Poinsettia plants are native to Central America, especially an area of southern Mexico known as ‘Taxco del Alarcon’ where they flower during the winter.
But where is the Poinsettia from, and how did it become a Christmas staple?
To find out where the flower originated from, we have to take a look in the past.
In 1480 to his death, Aztec King Montezuma adorned his palace with Poinsettia, or Cuetlaxochitl, as it was known by the Aztecs, having his people cultivate the flower as a gift from the Gods.
It was served as a reminder of the sacrifice that the gods had made to create the universe and that the debt would be repaid in human sacrifices.
Moreover, the Aztecs used the Poinsettia’s sap to cure fevers and the leaves to make a purple dye for clothes and cosmetics.
Then, in the 17th century after the Conquistadors invaded Mexico, the blood red wild flower became a part of Christian ceremony for the first time when it was used in the nativity procession, the Fiesta of Santa Pesebre. It’s around this time that many legends originated, attempting to explain why the plant, beginning to be called “La flor de Nochebuena,” or Holy Night had acquired its bright and beautiful red color.

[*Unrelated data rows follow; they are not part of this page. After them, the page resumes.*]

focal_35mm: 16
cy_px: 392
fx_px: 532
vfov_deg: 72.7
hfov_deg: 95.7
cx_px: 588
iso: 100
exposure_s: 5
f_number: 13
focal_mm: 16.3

There is also an old Mexican legend about how Poinsettias and Christmas come together.
There was once a poor Mexican girl called Pepita who had no present to give the baby Jesus at the Christmas Eve Services.
As she walked to the chapel her cousin Pedro tried to cheer her up.

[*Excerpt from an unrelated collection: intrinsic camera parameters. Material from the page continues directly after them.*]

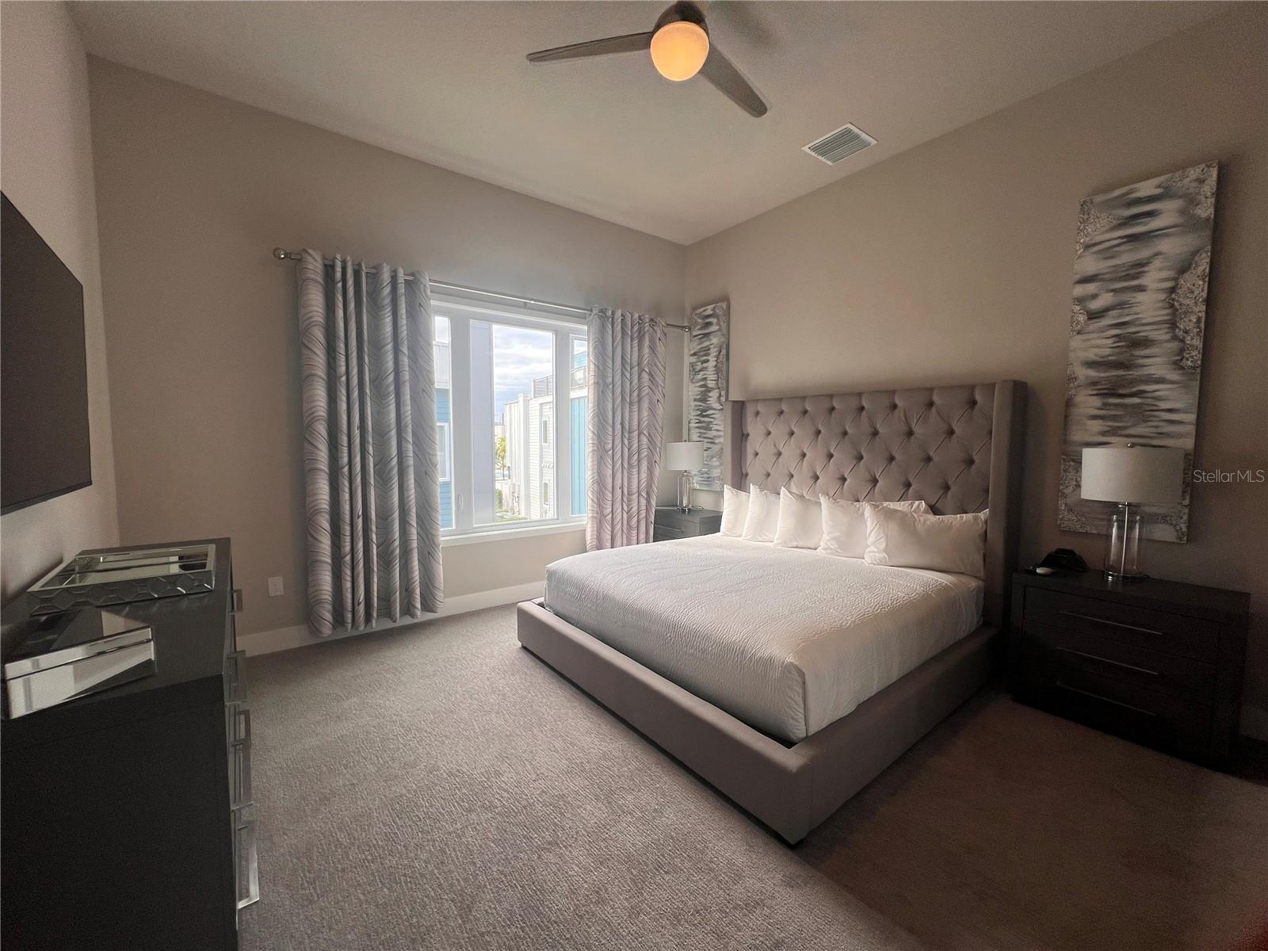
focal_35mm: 13
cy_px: 476
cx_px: 634
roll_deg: +0.3
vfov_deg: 89.9
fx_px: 476
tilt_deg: -4.7
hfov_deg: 106.2
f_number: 1.8
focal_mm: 1.57
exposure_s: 1/120
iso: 32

“Pepita”, he said “I’m sure that even the smallest gift, given by someone who loves him will make Jesus Happy.”
However, Pepita didn’t know what she could give, so she picked a small handful of weeds from the roadside and made them into a small bouquet.

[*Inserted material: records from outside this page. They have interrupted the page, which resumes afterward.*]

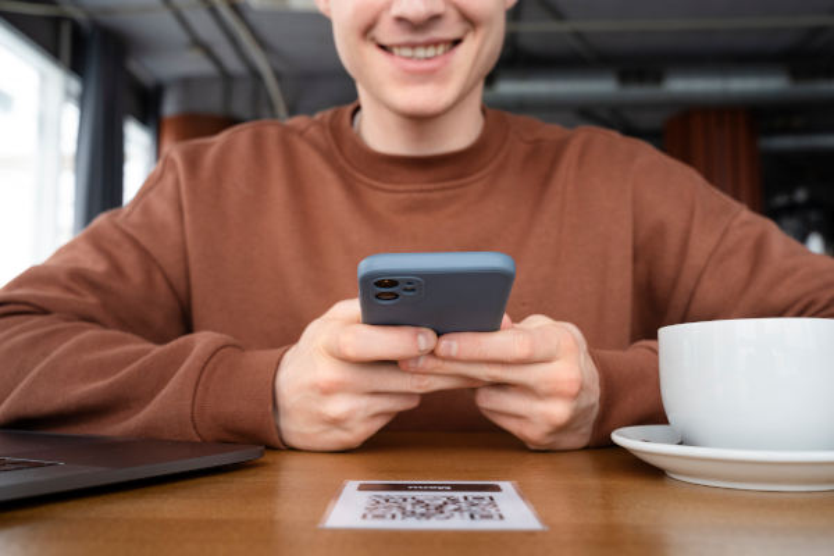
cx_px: 417
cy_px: 278
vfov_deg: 37.9
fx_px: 811
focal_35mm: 35
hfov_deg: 54.4
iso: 1000
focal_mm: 35
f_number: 5.6
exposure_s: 1/100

She felt embarrassed because she could only give this small present to Jesus.
As she walked through the chapel to the altar, though, she remembered what Pedro had said and she began to feel better, knelt down and put the bouquet at the bottom of the nativity scene.
Suddenly, the bouquet of weeds burst into bright red flowers, and everyone who saw them were sure they had seen a miracle. From that day on, the bright red flowers were known as the ‘Flores de Noche Buena’, or ‘Flowers of the Holy Night’.
The shape of the poinsettia flower and leaves are sometimes thought as a symbol of the Star of Bethlehem which led the Wise Men to Jesus.
The red colored leaves symbolize the blood of Christ, while the white leaves represent his purity.

Either way, after being discovered in 1828 by Joel Roberts Poinsett, the poinsettia became a popular specimen among botanists. He was the first Ambassador from the USA to Mexico in 1825, and he had some greenhouses on his plantations in South Carolina. While visiting the Taxco area in 1828, he became very interested in the plants, and he immediately sent some of the plants back to South Carolina, where he began growing the plants, sending them to friends and botanical gardens.
One in particular by the name of Wilenow, in 1833 he named the Poinsettia “Euporbia pulcherrima” but, after only four years, another botanist by the name of William Hickling Prescott renamed the flower to “Poinsettia pulcherrima” in honor of the man who brought the flower back to be studied, Joel Poinsett.
Robert Buist, a plants-man from Pennsylvania saw the flower and he was probably the first person to have sold the poinsettias under their botanical, or latin name, name ‘Euphorbia pulcherrima’ (it means, ‘the most beautiful Euphorbia’), and they were first sold as cut flowers.
It was only in the early 1900s that they were sold as whole plants for landscaping and pot plants. The Ecke family from Southern California were one of, if not, the first to sell them as whole plants and they’re still the main producer of the plants in the USA.
To celebrate National Poinsettia Day, the Poinsettia is displayed on the Dia de le Virgen, or Virgin’s Day on December 12th in Mexico. In the United States, there are parades that include Poinsettias to commemorate Joel Poinsett’s discovery of the plant in the month of December, the Poinsettia is also a national emblem of Madagascar.